In Greek mythology, Icarius (/ᵻˈkɛəriəs/; Ἰκάριος Ikários) was a man from Athens who welcomed the god Dionysus.

== Mythology ==
Icarius was cordial towards Dionysus, who gave his shepherds wine. The shepherds became intoxicated and killed Icarius, thinking he had poisoned them. His daughter Erigone and her dog Maera found his body. Erigone hanged herself over her father's grave. Dionysus was angry and punished Athens with a plague, inflicting insanity on all the unmarried women, who all hanged themselves as Erigone had. The plague did not cease until the Athenians introduced honorific rites for Icarius and Erigone.
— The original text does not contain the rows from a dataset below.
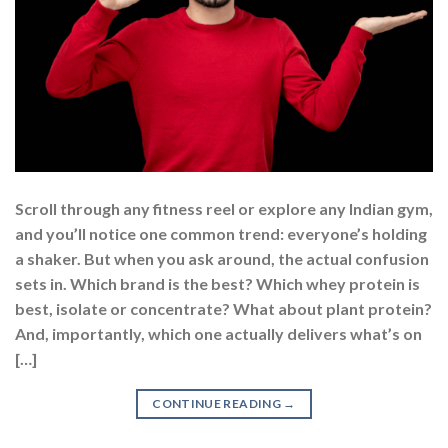
Scroll through any fitness reel or explore any Indian gym,
and you’ll notice one common trend: everyone’s holding
a shaker. But when you ask around, the actual confusion
sets in. Which brand is the best? Which whey protein is
best, isolate or concentrate? What about plant protein?
And, importantly, which one actually delivers what’s on
[…]
CONTINUE READING
→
Icarius was placed in the stars as the constellation Boötes by Dionysus or Zeus who pitied their misfortune. A mosaic in a mid-2nd century AD Roman villa in Nea Paphos, capital of Roman Cyprus, depicts Dionysus giving the gift of vine and wine to Icarius as a reward for Icarius' generous hospitality. The villa, dubbed the "House of Dionysus" by its excavators, is in the Paphos World Heritage Site and managed by the Paphos Archaeological Park. It was probably this Icarius whom Clement of Alexandria referred to as husband of Phanothea, a woman who was believed to have invented the hexameter.